Jumat, 25 Oktober 2013

Lion Air

Lion Air
Rhenald Kasali  ;   Pendiri Rumah Perubahan @Rhenald_Kasali
KORAN SINDO, 24 Oktober 2013



Tak dapat dipungkiri, kehadiran Lion Air telah turut menaikkan perekonomian Indonesia. Setidaknya, kini lebih banyak orang yang bisa terbang, dan daerah-daerah terpencil yang terisolasi menjadi lebih terbuka. 

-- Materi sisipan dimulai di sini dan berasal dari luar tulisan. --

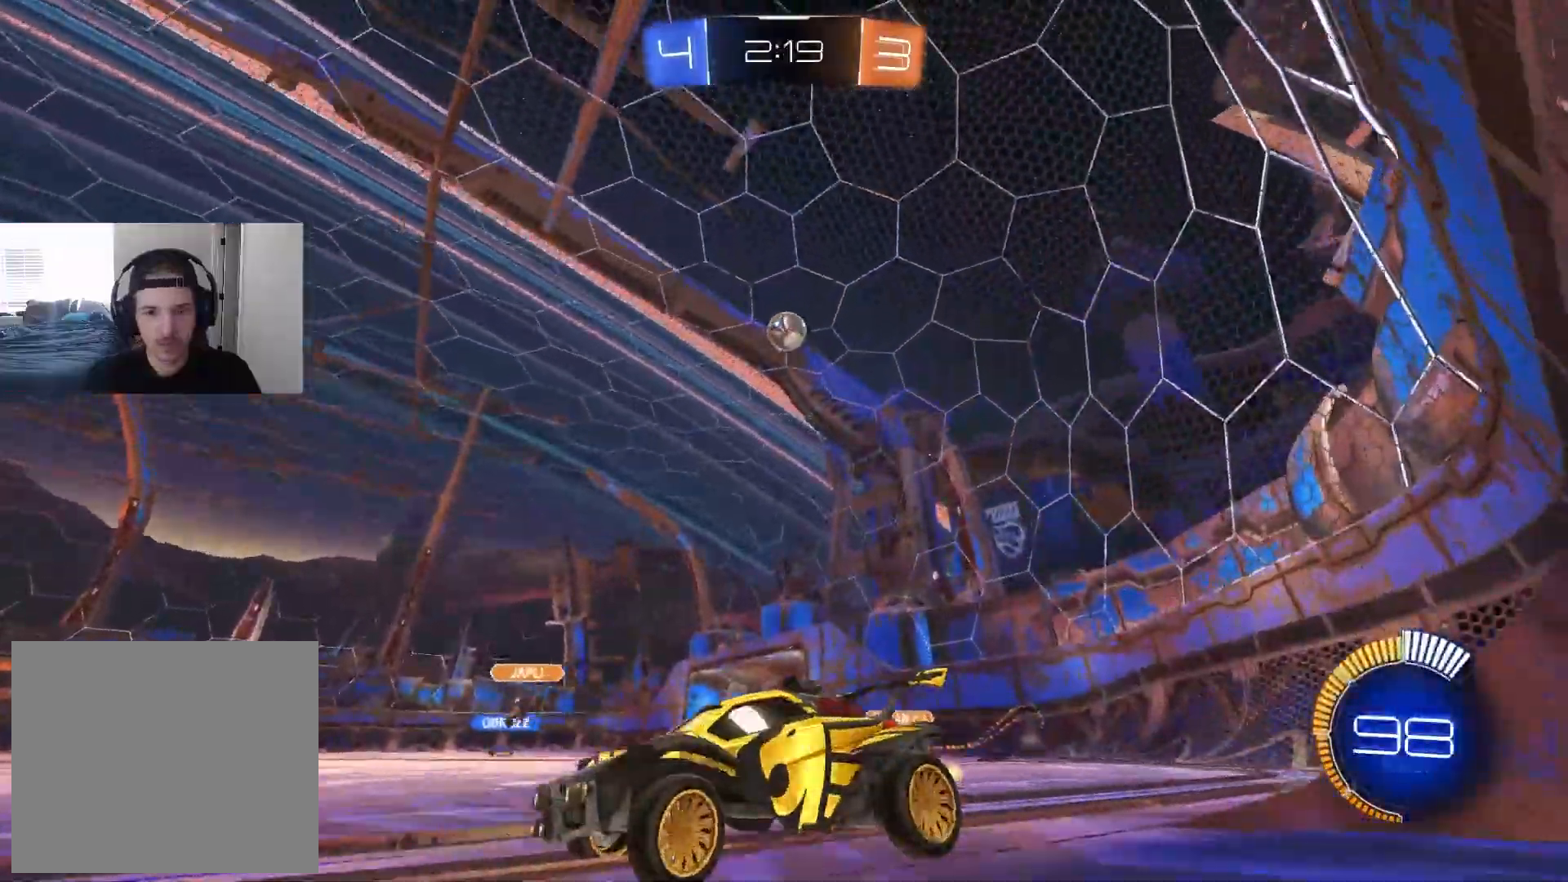
{"buttons": ["L1", "R2"], "left_stick": "right", "right_stick": "center", "events": [[250, "left_stick", "center"], [317, "L2", "down"], [333, "R2", "up"], [383, "R2", "down"], [400, "left_stick", "right"], [483, "L2", "up"], [500, "L1", "down"]]}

Kini bukan lagi Merpati yang disebut-sebut para bupati dan tokoh-tokoh adat di kepulauan terpinggir, melainkan Lion Air beserta merek-merek pendukungnya (Wings dan Batik) Tetapi minggu-minggu ini kita justru membaca sejumlah komplain dan kesulitan penumpang dengan Lion Air.

Selain berita semakin seringnya keterlambatan terbang yang melewati batas toleransi (di atas dua jam), kita juga membaca berita tentang pembukaan paksa pintu pesawat oleh penumpang di salah satu landas pacu bandara karena pesawat tak kunjung terbang, sementara udara pengap dan panas sangat mengganggu. Kita tidak tahu persis apakah AC pesawat rusak, tidak dinyalakan oleh awak kabin, atau kebijakan perusahaan untuk menghemat biaya. Yang jelas, Lion Air rugi besar. 

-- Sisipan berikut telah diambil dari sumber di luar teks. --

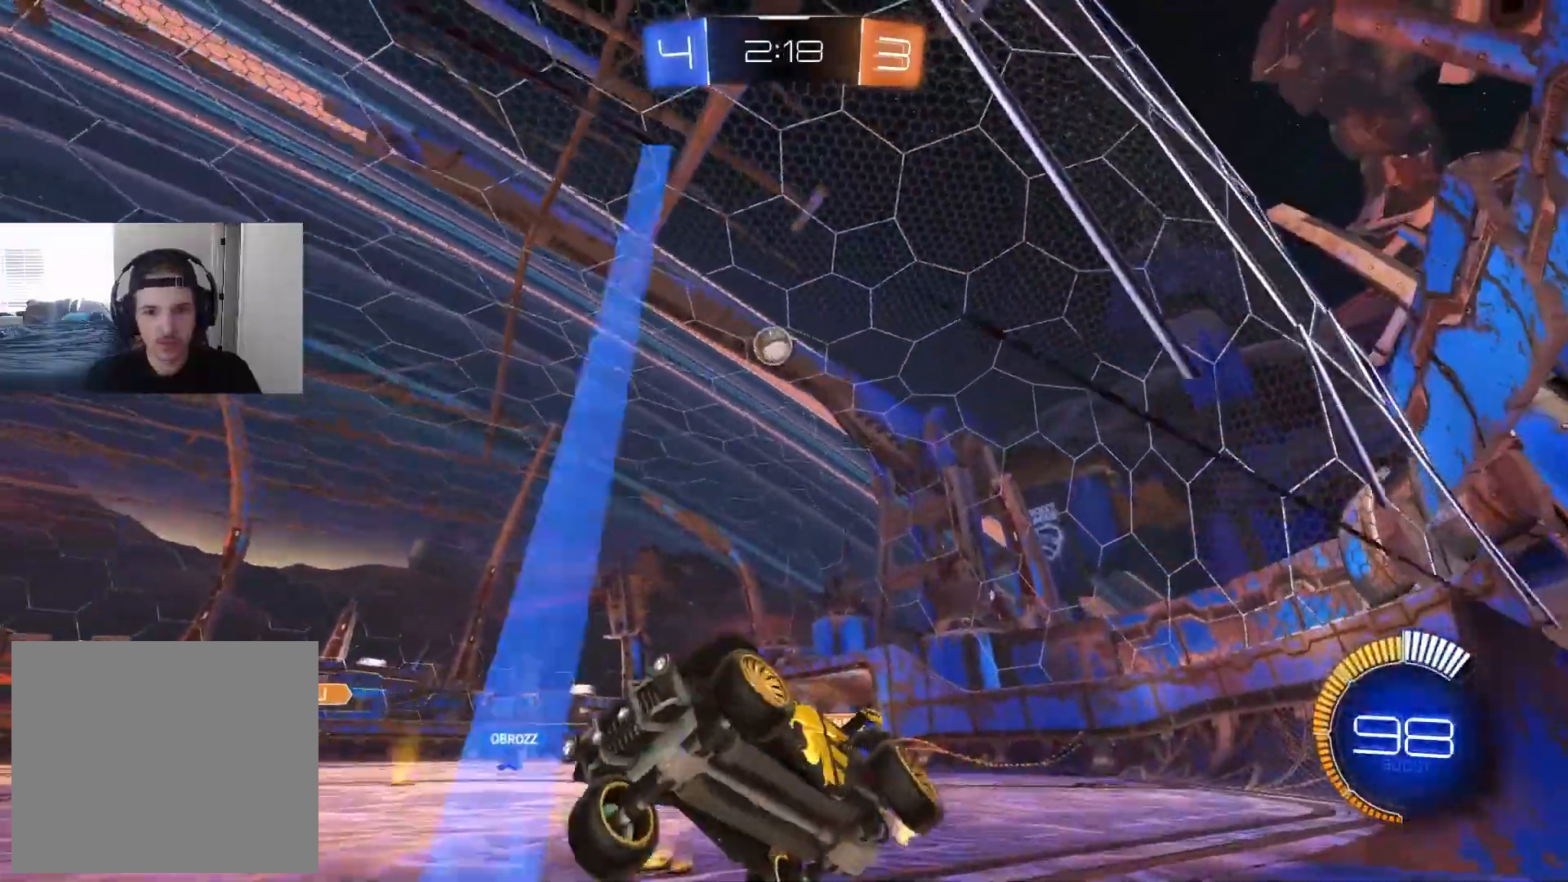
{"buttons": ["R2"], "left_stick": "right", "right_stick": "center", "events": [[150, "L1", "up"]]}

Rugi pemberitaan negatif, dan rugi lain-lain. Pesawat jadi tertunda, pintu pun harus diperbaiki, dan seluruh agenda penerbangan kacau-balau, apalagi saat minggu ini kita membaca berita, maskapai ini dikabarkan mengimpor ban bekas. Namun, mata saya tetap tak terganggu saat staf saya menyodorkan tiket pesawat berlogo Lion Air untuk penerbangan Surabaya–Makassar minggu lalu. Selain jadwalnya yang convenient, bagi saya Lion Air bukanlah Adam Air, ia masih memiliki catatan safety yang lumayan baik. Namun bagaimana selanjutnya? 

Mengelola Kompleksitas 

Airline business pada dasarnya adalah sebuah kompleksitas yang harus dikelola dengan penuh kehati-hatian dan manajemen tingkat tinggi: complex business ini dibangun dengan empat pilar yang saling berhubungan dan hidup (bergerak). Keempat pilar itu adalah Sophisticated Management, People Management, Entrepreneurship, dan Technology. 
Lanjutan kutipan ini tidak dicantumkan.